In ancient times, the village doctors extracted and used various medicinal plants for various different uses. Growing up in India, my grandmother always had an herbal remedy for pretty much every disease. One of the recurring plants that came up was neem (Azadirachta indica) which was used as a naturopathic remedy for things such as its anti-fungal properties. However, in 1995, the European Patent Office granted a patent to W. R. Grace and Company for the anti-fungal properties of neem on the grounds that there was not any prior scientific literature published in peer-reviewed journals.
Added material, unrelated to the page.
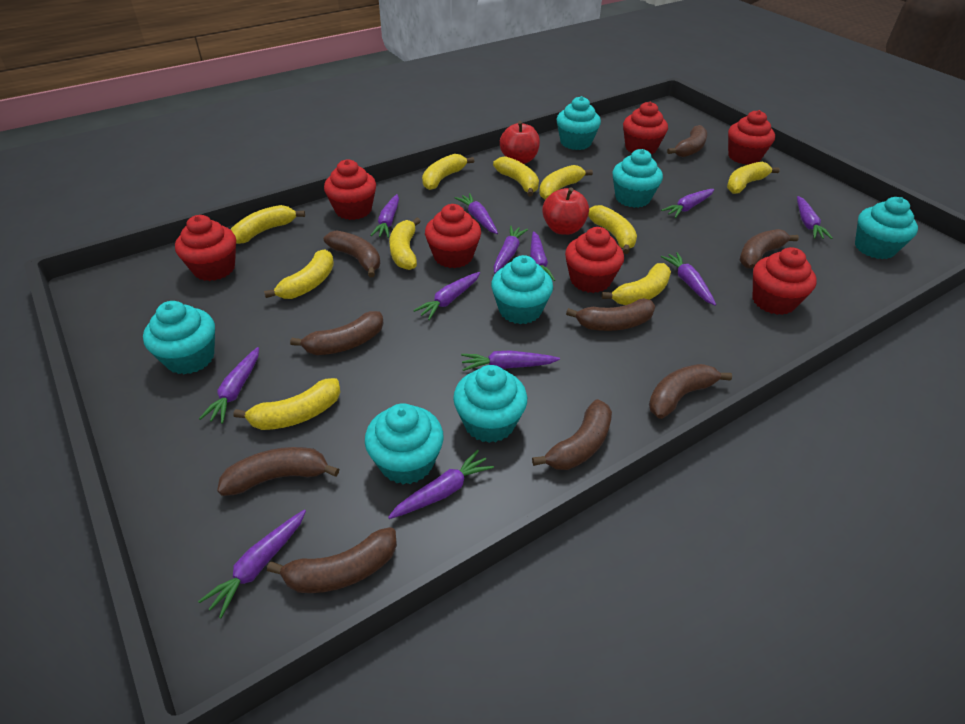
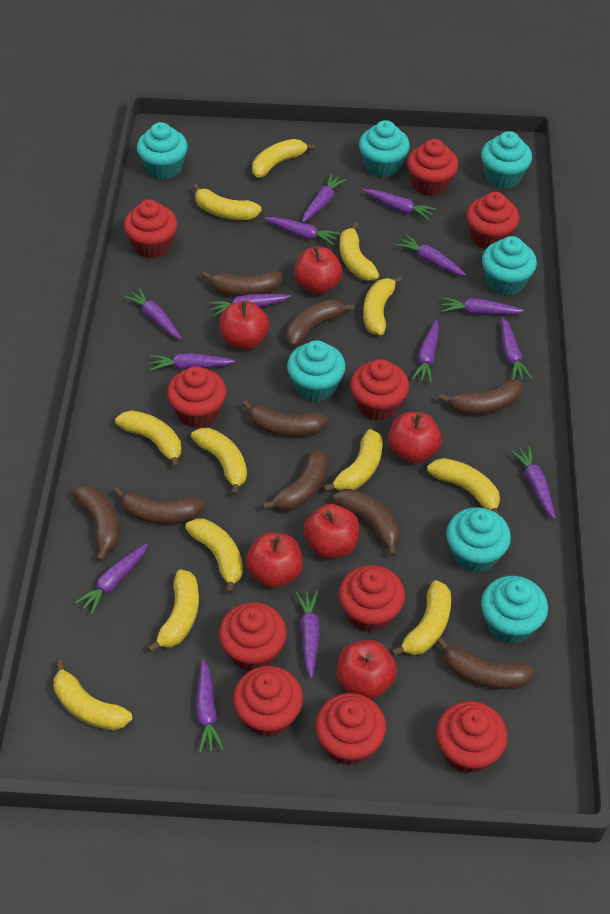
purple carrot: 12 -> 14
red apple: 2 -> 6
red cupcake: 7 -> 10
yellow banana: 10 -> 12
There is rampant wrongful patenting of biological properties of plants especially arising from regions with a long standing tradition of herbal remedies. Such a situation in which the indigenous knowledge of the local population is used by other for profit without permission and without compensation to the originators of the natural knowledge is known is biopiracy. Another such rampant example is the instance of biopiracy of the sweetening agent brazzein which was patented as a sweetener that is 500-2000 sweeter than sugar. This is however an incorrect granting of the patent because it was common knowledge in Gabon and Cameroon that oubli berry from which this protein is extracted, is renowned for its sweetening properties. Several other instances such as the patenting of basmati rice, enola beans etc. has illustrated the inadequate nature of the present infrastructure to patent plants.

As far as genetically modified food goes, there are several arguments against its consumption. However, very many of these claims are unfounded. Genetically modified crops have changed the playing field of agriculture as we know it. Monsanto has done a commendable achievement with their RoundUp Ready crops that are genetically engineered to be resistant to their herbicide RoundUp (glyphosate). However, it is observed in nature that due to evolution, strains of crops can naturally gain resistance to glyphosate. A famous instance of this is when the Columbian Government started spraying plantations of coca (the source of cocaine) as a part of their war on drugs, its rapidly emerged that the plants could (and did) evolve to grow resistant to the herbicide. In this case, those plants are in direct violation of Monsanto’s 1986 patent (US4940835) on Glyphosate resistant plants. Does that mean that these plants that are naturally less prone to the effects of glyphosate are violating a patent? There is no human being involved in the violation of this patent and thus nobody would be responsible for breaking the law in this case. Unfortunately, Mother Gaia cannot defend herself in court and this is a clear elucidation of the fact that patent protection for plats is quite a murky topic.

Furthermore, another issue with genetically modified plants is the risk of genetic uniformity. Repeated selective breeding to pass on desirable traits often leads to omission of other traits (which may be essential to the procreation of a species). With such widespread use of genetically modified frops, there is a possibility that a virus might just wipe out entire cultivars (much akin to what happened in Ireland causing the potato famine).

The Patent Act of 1790 was meant to safeguard scientific discovery and not hinder it. Unfortunately, at the rate at which things are progressing, this might be hard. There is a dire need for mature and sensible laws governing biological patents because as they stand presently, they serve as an impediment to progress.